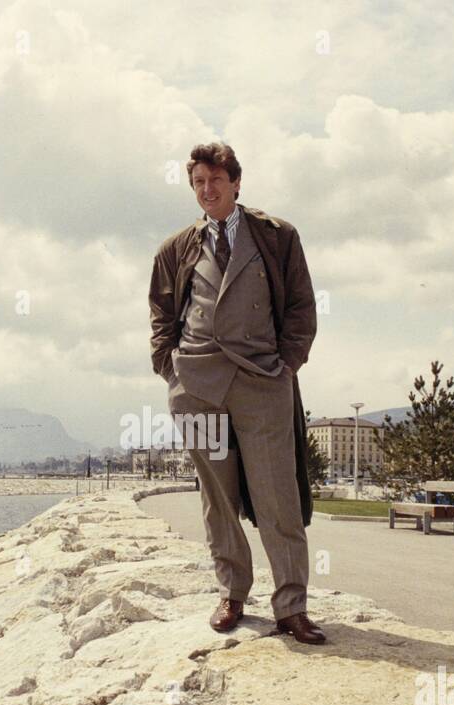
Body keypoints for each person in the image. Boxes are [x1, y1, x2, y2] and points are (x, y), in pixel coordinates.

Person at [148, 142, 325, 645]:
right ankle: (233, 593)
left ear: (236, 181)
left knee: (278, 499)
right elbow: (161, 314)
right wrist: (171, 369)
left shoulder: (277, 236)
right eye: (198, 182)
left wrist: (285, 366)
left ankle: (291, 606)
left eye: (216, 180)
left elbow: (301, 309)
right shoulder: (175, 248)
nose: (207, 190)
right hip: (198, 386)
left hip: (261, 382)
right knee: (217, 500)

• • •

Within the entries above, report how many lines include "left", and keep the answer to the number.

### Answer box
8